Trademark infringements could potentially be sanctioned with stricter penalties in China in the future. This is suggested by a recently published article with statements of President Xi Jinping – and by how experts view the article.

Xi Jinping, President of the People’s Republic of China, recently announced in a media report that the protection of IP rights in China might be further improved in the future. According to the report, the aim of the new measures would be to promote innovation. „Innovation is the primary driving force behind development, and protecting IPR is equal to protecting innovation”, Xi said according to China’s Xinhua news agency. The article also stressed that China had already made decisive achievements in trademark protection.

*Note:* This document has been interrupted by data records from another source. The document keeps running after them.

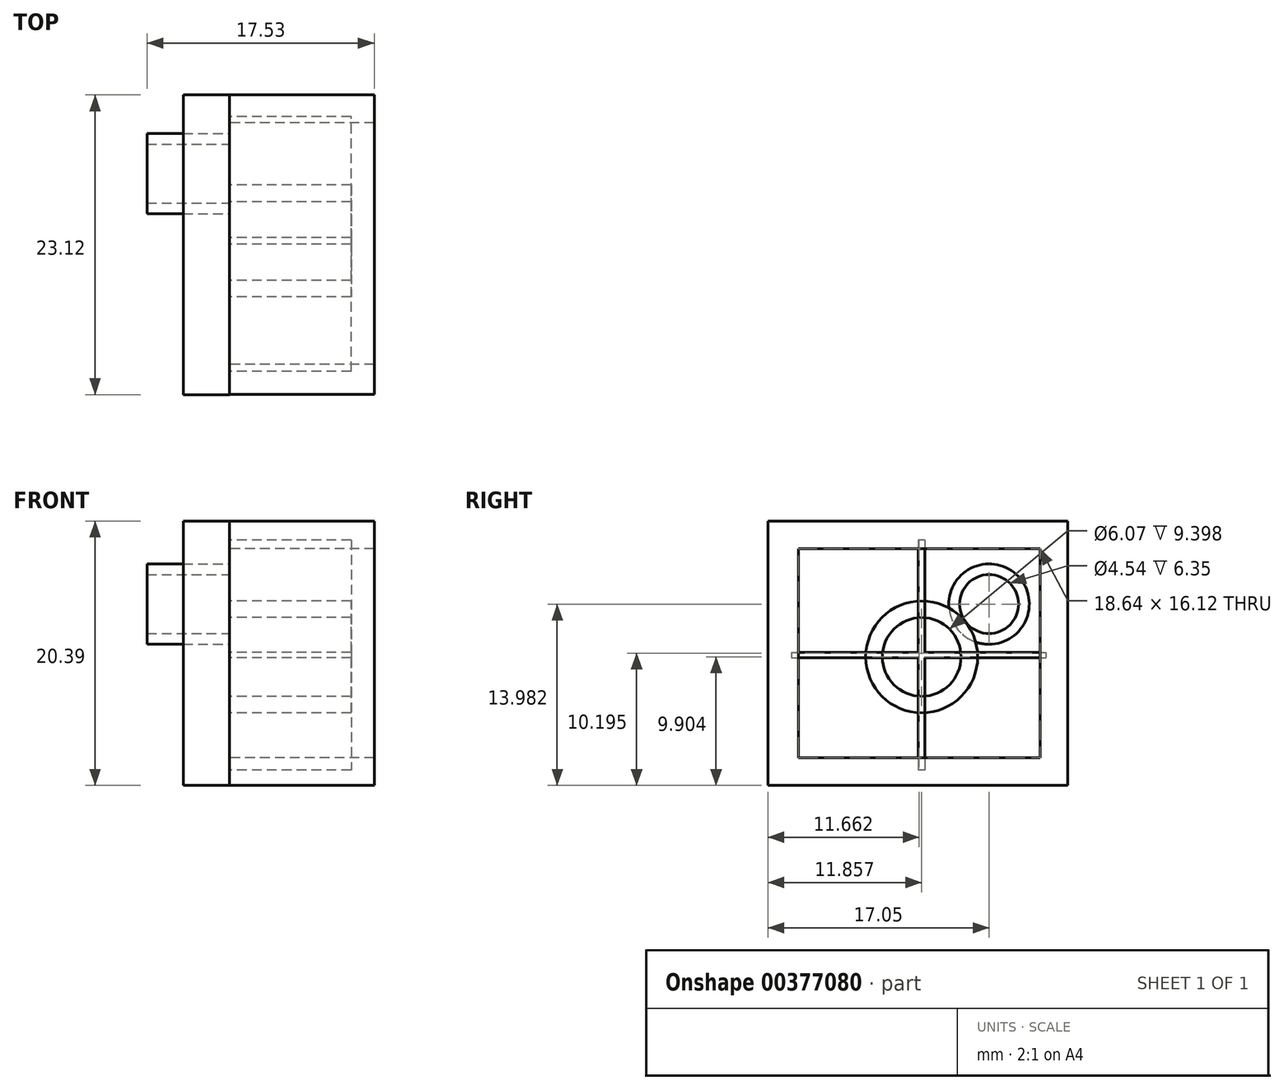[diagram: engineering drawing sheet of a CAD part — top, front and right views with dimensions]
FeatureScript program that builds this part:
annotation { "Feature Type Name" : "Feature", "Feature Type Description" : "" }
export const myFeature = defineFeature(function(context is Context, id is Id, definition is map)
    precondition{}
    {
        {
            var Q0;
            Q0=qCreatedBy(makeId("Right.planeOp"),FACE);
            var sketch = newSketch(context, id + "F0", { "sketchPlane" : qUnion([Q0])});
            skLineSegment(sketch, "E0.bottom", {"start": v(0, 0) * mm, "end": v(-23.1, 0) * mm});
            skLineSegment(sketch, "E0.top", {"start": v(0, 20.4) * mm, "end": v(-23.1, 20.4) * mm});
            skLineSegment(sketch, "E0.left", {"start": v(0, 0) * mm, "end": v(0, 20.4) * mm});
            skLineSegment(sketch, "E0.right", {"start": v(-23.1, 0) * mm, "end": v(-23.1, 20.4) * mm});
            skLineSegment(sketch, "E1.bottom", {"start": v(-20.78, 18.25) * mm, "end": v(-2.14, 18.25) * mm});
            skLineSegment(sketch, "E1.top", {"start": v(-20.78, 2.14) * mm, "end": v(-2.14, 2.14) * mm});
            skLineSegment(sketch, "E1.left", {"start": v(-20.78, 18.25) * mm, "end": v(-20.78, 2.14) * mm});
            skLineSegment(sketch, "E1.right", {"start": v(-2.14, 18.25) * mm, "end": v(-2.14, 2.14) * mm});
            skSolve(sketch);
        }
        {
            var Q0;
            Q0 = qSketchRegion(id + "F0", true);
            extrude(context, id + "F1", {"entities" : qUnion([Q0]), "depth" : 11.18 * mm});
        }
        {
            var Q0;
            Q0=qCreatedBy(makeId("Right.planeOp"),FACE);
            var sketch = newSketch(context, id + "F2", { "sketchPlane" : qUnion([Q0])});
            skCircle(sketch, "E2", {"center": v(-11.26, 9.9) * mm, "radius": 4.31 * mm});
            skCircle(sketch, "E3", {"center": v(-11.26, 9.9) * mm, "radius": 3.03 * mm});
            skSolve(sketch);
        }
        {
            var Q0;
            Q0 = qSketchRegion(id + "F2", true);
            extrude(context, id + "F3", {"entities" : qUnion([Q0]), "depth" : 9.4 * mm});
        }
        {
            var Q0;
            Q0=qCreatedBy(makeId("Right.planeOp"),FACE);
            var sketch = newSketch(context, id + "F4", { "sketchPlane" : qUnion([Q0])});
            skLineSegment(sketch, "E4.bottom", {"start": v(-11.02, 18.92) * mm, "end": v(-11.53, 18.92) * mm});
            skLineSegment(sketch, "E4.top", {"start": v(-11.02, 1.17) * mm, "end": v(-11.53, 1.17) * mm});
            skLineSegment(sketch, "E4.left", {"start": v(-11.02, 18.92) * mm, "end": v(-11.02, 1.17) * mm});
            skLineSegment(sketch, "E4.right", {"start": v(-11.53, 18.92) * mm, "end": v(-11.53, 1.17) * mm});
            skPoint(sketch, "E4.middle", {"position": v(-11.27, 10.04) * mm});
            skLineSegment(sketch, "E5.left", {"start": v(0, 10.04) * mm, "end": v(0, 10.04) * mm});
            skLineSegment(sketch, "E5.right", {"start": v(-22.54, 10.04) * mm, "end": v(-22.54, 10.04) * mm});
            skPoint(sketch, "E5.cornerSnap0", {"position": v(-11.02, 10.04) * mm});
            skLineSegment(sketch, "E6.bottom", {"start": v(-21.32, 10.25) * mm, "end": v(-1.68, 10.25) * mm});
            skLineSegment(sketch, "E6.top", {"start": v(-21.32, 9.84) * mm, "end": v(-1.68, 9.84) * mm});
            skLineSegment(sketch, "E6.left", {"start": v(-21.32, 10.25) * mm, "end": v(-21.32, 9.84) * mm});
            skLineSegment(sketch, "E6.right", {"start": v(-1.68, 10.25) * mm, "end": v(-1.68, 9.84) * mm});
            skSolve(sketch);
        }
        {
            var Q0;
            Q0 = qSketchRegion(id + "F4", true);
            extrude(context, id + "F5", {"entities" : qUnion([Q0]), "depth" : 9.4 * mm});
        }
        {
            var Q0;
            Q0=qCreatedBy(makeId("Right.planeOp"),FACE);
            var sketch = newSketch(context, id + "F6", { "sketchPlane" : qUnion([Q0])});
            skLineSegment(sketch, "E7.bottom", {"start": v(-23.12, 20.39) * mm, "end": v(0, 20.39) * mm});
            skLineSegment(sketch, "E7.top", {"start": v(-23.12, 0) * mm, "end": v(0, 0) * mm});
            skLineSegment(sketch, "E7.left", {"start": v(-23.12, 20.39) * mm, "end": v(-23.12, 0) * mm});
            skLineSegment(sketch, "E7.right", {"start": v(0, 20.39) * mm, "end": v(0, 0) * mm});
            skSolve(sketch);
        }
        {
            var Q0;
            Q0 = qSketchRegion(id + "F6", true);
            extrude(context, id + "F7", {"entities" : qUnion([Q0]), "oppositeDirection" : true, "depth" : 3.56 * mm});
        }
        {
            var Q0;
            Q0=qCreatedBy(makeId("Right.planeOp"),FACE);
            var sketch = newSketch(context, id + "F8", { "sketchPlane" : qUnion([Q0])});
            skCircle(sketch, "E8", {"center": v(-6.07, 13.98) * mm, "radius": 3.1 * mm});
            skCircle(sketch, "E9", {"center": v(-6.07, 13.98) * mm, "radius": 2.27 * mm});
            skSolve(sketch);
        }
        {
            var Q0;
            Q0 = qSketchRegion(id + "F8", true);
            extrude(context, id + "F9", {"entities" : qUnion([Q0]), "oppositeDirection" : true, "depth" : 6.35 * mm});
        }
    });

What is also particularly noteworthy is that the article acknowledges that IP infringements can be frequent in China and that IP rights can be difficult to enforce – this is the assessment of IP expert Jerry Xia of the law firm GEN Law in the trade magazine WTR. Xi is said to now call to „resolutely combat counterfeiting“ and for the introduction of penalties for bad-faith infringements. According to expert Xia, this could translate into higher damages for affected companies; something which has already been shown by recent rulings of courts in Shanghai, for example.

In addition, expert Xia notes, Xi’s statements also emphasizes the importance of law enforcement. Since criminal sanctions allow for severe penalties and deterrence, this could be a good development for intellectual property protection.

It would be good if China is criminalizing the production and trade in counterfeits, also according to Jack Chang, vice chair of the Quality Brands Protection Committee China (QBPC). He expects that many brand owners active in China would welcome this step, the association representative told WTR.